To control the sampling temperature for a model, set the temperarture
parameter in the request. If a model does not support a temperature parameter, the parameter is ignored.
# To use the Python SDK, install the plugin:
# pip install --upgrade pinecone pinecone-plugin-assistant
from pinecone import Pinecone
from pinecone_plugins.assistant.models.chat import Message
pc = Pinecone(api_key="YOUR_API_KEY")
assistant = pc.assistant.Assistant(assistant_name="example-assistant")
msg = Message(role="user", content="Who is the CFO of Netflix?")

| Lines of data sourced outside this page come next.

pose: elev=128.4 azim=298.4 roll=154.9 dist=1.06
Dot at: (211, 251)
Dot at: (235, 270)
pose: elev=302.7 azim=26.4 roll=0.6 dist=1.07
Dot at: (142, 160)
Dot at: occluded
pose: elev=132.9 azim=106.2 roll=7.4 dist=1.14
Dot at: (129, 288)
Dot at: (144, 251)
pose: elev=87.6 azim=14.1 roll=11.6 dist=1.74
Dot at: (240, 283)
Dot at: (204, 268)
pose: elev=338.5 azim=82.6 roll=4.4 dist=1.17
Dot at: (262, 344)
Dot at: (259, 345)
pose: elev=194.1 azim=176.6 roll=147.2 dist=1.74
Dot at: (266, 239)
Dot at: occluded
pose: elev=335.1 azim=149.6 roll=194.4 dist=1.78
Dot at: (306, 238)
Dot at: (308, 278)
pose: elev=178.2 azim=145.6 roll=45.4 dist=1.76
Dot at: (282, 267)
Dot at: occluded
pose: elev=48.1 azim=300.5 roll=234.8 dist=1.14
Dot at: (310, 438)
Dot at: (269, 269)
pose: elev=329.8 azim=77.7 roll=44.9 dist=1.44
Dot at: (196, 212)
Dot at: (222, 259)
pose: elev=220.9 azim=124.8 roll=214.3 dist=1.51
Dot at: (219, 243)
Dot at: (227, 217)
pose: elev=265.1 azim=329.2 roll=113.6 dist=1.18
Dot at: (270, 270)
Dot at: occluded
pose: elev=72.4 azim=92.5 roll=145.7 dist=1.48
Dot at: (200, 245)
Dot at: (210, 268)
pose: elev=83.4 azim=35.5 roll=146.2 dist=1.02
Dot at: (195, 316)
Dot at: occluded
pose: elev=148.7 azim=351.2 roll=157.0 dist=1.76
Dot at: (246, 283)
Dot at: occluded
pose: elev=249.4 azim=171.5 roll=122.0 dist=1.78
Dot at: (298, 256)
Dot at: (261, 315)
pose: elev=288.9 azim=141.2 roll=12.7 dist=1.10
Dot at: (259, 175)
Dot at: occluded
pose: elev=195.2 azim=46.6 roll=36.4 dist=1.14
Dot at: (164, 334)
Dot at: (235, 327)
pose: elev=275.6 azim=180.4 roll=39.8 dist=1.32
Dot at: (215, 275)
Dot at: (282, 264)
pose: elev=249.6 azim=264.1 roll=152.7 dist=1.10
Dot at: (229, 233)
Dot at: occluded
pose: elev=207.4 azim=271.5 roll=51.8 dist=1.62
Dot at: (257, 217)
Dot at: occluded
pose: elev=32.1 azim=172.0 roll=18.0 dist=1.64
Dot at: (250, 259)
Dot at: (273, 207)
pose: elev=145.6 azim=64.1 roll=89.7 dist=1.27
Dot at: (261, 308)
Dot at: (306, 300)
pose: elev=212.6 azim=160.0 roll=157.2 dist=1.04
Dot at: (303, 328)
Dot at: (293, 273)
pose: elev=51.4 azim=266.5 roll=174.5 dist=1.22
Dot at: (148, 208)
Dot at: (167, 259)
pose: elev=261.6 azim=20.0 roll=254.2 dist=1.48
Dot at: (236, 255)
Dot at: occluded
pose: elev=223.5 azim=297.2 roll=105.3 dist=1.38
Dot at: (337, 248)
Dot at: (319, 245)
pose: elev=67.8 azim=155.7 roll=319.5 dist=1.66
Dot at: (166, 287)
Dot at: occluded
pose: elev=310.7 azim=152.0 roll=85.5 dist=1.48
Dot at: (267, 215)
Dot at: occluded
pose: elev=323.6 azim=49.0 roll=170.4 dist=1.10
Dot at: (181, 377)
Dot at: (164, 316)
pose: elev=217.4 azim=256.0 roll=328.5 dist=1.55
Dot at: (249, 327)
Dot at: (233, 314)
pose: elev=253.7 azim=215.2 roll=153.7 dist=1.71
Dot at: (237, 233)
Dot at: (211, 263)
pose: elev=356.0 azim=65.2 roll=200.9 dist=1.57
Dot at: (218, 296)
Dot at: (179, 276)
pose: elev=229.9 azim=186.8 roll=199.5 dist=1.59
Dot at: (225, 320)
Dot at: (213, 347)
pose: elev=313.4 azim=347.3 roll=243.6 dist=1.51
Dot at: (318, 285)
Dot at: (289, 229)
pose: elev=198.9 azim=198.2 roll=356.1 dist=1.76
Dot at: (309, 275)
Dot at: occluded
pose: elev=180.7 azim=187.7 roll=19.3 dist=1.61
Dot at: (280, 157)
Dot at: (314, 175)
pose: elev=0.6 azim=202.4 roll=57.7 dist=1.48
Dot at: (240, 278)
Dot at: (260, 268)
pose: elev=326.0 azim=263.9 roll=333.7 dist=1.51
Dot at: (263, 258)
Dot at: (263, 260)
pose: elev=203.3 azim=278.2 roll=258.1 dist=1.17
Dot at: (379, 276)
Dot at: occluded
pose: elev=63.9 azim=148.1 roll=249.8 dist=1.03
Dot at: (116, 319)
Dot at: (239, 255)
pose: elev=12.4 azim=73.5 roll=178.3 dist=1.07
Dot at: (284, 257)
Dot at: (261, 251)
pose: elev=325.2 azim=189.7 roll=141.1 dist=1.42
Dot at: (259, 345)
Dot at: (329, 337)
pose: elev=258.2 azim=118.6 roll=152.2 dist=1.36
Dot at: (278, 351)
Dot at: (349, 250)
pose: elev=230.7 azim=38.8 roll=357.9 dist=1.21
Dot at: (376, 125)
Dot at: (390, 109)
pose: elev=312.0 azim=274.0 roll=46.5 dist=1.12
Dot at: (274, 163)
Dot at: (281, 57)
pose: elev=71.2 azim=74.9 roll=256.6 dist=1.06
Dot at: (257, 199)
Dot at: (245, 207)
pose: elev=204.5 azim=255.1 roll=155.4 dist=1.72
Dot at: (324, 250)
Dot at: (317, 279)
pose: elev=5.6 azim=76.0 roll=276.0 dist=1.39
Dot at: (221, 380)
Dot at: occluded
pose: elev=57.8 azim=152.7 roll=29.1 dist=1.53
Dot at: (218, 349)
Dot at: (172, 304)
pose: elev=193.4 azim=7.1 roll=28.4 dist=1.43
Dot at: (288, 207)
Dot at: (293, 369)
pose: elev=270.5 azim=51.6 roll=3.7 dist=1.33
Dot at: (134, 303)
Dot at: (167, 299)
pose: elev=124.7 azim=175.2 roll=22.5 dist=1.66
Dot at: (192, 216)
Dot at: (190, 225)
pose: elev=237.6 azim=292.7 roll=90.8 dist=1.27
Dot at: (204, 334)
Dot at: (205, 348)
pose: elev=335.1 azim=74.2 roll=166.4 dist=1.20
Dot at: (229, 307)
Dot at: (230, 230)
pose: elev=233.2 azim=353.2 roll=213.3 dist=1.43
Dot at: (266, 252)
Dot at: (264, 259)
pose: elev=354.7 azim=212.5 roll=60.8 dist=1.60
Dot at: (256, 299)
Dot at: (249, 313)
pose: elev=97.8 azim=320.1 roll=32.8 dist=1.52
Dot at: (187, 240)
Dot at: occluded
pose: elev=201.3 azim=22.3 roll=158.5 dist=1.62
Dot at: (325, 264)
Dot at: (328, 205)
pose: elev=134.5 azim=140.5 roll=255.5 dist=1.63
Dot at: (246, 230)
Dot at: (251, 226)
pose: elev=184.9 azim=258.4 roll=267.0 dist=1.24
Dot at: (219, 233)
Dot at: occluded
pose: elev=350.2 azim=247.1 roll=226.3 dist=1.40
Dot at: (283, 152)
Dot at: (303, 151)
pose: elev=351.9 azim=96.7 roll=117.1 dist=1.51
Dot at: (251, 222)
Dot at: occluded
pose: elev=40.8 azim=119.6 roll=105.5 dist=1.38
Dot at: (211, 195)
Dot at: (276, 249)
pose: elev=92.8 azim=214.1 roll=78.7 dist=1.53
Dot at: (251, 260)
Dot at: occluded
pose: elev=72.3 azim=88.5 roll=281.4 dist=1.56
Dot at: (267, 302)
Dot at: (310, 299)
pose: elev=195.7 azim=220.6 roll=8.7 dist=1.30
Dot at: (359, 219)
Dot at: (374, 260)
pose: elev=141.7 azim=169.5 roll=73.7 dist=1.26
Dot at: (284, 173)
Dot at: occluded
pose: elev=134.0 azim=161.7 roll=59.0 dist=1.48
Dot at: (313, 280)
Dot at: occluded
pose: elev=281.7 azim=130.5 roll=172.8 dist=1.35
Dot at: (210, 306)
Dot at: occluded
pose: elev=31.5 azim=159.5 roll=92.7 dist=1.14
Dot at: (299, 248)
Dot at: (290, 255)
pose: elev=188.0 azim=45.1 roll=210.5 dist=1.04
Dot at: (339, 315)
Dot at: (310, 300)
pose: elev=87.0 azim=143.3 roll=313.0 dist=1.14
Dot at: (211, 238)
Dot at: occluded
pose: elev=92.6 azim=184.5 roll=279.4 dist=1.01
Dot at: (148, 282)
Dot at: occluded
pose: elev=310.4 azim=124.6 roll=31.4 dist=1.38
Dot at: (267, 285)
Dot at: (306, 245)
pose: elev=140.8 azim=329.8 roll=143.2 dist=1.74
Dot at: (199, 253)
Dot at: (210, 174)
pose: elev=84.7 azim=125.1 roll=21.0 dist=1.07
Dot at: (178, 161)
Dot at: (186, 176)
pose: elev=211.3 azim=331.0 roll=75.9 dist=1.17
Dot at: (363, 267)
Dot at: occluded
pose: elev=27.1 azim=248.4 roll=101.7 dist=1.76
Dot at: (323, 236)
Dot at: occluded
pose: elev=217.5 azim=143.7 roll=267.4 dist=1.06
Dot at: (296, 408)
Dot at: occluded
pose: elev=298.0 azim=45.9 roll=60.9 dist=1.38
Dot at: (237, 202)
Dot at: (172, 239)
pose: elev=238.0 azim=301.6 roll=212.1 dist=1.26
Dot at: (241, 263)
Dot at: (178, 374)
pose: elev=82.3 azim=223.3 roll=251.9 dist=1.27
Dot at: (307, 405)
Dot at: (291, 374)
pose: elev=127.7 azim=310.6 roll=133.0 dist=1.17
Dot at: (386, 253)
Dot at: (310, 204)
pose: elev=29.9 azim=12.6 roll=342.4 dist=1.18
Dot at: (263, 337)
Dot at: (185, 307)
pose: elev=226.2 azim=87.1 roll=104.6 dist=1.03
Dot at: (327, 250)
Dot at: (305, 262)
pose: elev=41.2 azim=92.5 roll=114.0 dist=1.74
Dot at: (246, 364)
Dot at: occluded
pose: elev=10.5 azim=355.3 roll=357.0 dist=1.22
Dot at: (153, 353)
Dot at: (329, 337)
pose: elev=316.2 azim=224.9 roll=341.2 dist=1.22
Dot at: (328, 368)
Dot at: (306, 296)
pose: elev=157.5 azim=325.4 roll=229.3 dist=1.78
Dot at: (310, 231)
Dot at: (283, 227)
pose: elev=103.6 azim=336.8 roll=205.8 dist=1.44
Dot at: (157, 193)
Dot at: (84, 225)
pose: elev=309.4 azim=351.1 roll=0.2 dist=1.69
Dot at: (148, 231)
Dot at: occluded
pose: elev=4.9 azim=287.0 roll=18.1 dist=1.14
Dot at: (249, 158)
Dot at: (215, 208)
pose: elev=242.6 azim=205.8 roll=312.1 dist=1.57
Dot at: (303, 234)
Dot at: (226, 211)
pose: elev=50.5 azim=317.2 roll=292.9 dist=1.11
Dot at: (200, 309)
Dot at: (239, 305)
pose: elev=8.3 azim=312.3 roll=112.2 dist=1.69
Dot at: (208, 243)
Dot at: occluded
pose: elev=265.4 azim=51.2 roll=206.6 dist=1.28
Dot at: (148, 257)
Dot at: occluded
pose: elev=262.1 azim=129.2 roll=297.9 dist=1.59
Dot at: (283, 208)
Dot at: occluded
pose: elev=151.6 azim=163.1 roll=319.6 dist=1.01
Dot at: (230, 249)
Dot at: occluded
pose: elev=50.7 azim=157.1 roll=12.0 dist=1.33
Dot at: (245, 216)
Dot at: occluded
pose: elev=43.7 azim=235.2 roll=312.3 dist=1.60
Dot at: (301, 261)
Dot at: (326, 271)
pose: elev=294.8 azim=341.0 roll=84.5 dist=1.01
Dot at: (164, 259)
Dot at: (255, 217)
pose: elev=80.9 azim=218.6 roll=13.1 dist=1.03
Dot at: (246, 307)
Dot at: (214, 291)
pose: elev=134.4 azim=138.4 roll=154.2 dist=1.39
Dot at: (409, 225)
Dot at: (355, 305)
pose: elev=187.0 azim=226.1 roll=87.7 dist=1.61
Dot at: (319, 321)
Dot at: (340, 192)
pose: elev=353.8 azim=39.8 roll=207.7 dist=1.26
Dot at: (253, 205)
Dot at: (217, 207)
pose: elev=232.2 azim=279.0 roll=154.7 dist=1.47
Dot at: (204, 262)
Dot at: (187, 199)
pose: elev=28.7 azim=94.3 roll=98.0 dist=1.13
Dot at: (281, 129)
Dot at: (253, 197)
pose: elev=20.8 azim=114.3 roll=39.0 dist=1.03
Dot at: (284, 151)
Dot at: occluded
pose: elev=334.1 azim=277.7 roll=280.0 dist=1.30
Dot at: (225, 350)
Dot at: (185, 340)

response = assistant.chat(
messages=[msg],
temperature=0.8
)
print(response)
Include citation highlights in the response
Citation highlights are available in the Pinecone console or API versions 2025-04
and later.
When using the standard chat interface, every response includes a citation
object. The object includes a reference to the document that the assistant used to generate the response. Additionally, you can include highlights, which are the specific parts of the document that the assistant used to generate the response, by setting the include_highlights
parameter to true
in the request:
PINECONE_API_KEY="YOUR_API_KEY"
ASSISTANT_NAME="example-assistant"
curl "https://prod-1-data.ke.pinecone.io/assistant/chat/$ASSISTANT_NAME" \
-H "Api-Key: $PINECONE_API_KEY" \
-H "Content-Type: application/json" \
-H "X-Pinecone-API-Version: 2025-04" \
-d '{
"messages": [
{
"role": "user",
"content": "Who is the CFO of Netflix?"
}
],
"stream": false,
"model": "gpt-4o",
"include_highlights": true
}'
The example returns response like the following:
{
"finish_reason":"stop",
"message":{
"role":"assistant",
"content":"The Chief Financial Officer (CFO) of Netflix is Spencer Neumann."
},
"id":"00000000000000006685b07087b1ad42",
"model":"gpt-4o-2024-05-13",
"usage":{
"prompt_tokens":12490,
"completion_tokens":33,
"total_tokens":12523
},
"citations":[{
"position":63,
"references":[{
"file":{
"status":"Available",
"id":"cbecaa37-2943-4030-b4d6-ce4350ab774a",
"name":"Netflix-10-K-01262024.pdf",
"size":1073470,
"metadata":{"test-key":"test-value"},
"updated_on":"2025-01-24T16:53:17.148820770Z",
"created_on":"2025-01-24T16:52:44.851577534Z",
"percent_done":1.0,
"signed_url":"https://storage.googleapis.com/knowledge-prod-files/b...",
"error_message":null
},
"pages":[78],
"highlight":{
"type":"text",
"content":"EXHIBIT 31.3\nCERTIFICATION OF CHIEF FINANCIAL OFFICER\nPURSUANT TO SECTION 302 OF THE SARBANES-OXLEY ACT OF 2002\nI, Spencer Neumann, certify that:"
}
},
{
"file":{
"status":"Available",
"id":"cbecaa37-2943-4030-b4d6-ce4350ab774a",
"name":"Netflix-10-K-01262024.pdf",
"size":1073470,
"metadata":{"test-key":"test-value"},
"updated_on":"2025-01-24T16:53:17.148820770Z",
"created_on":"2025-01-24T16:52:44.851577534Z",
"percent_done":1.0,
"signed_url":"https://storage.googleapis.com/knowledge-prod-files/bf...",
"error_message":null
},
"pages":[79],
"highlight":{
"type":"text",
"content":"operations of\nNetflix, Inc.\nDated: January 26, 2024 By: /S/ SPENCER NEUMANN\n Spencer Neumann\n Chief Financial Officer"
}
}
]
}
]
}
Enabling highlights will increase token usage.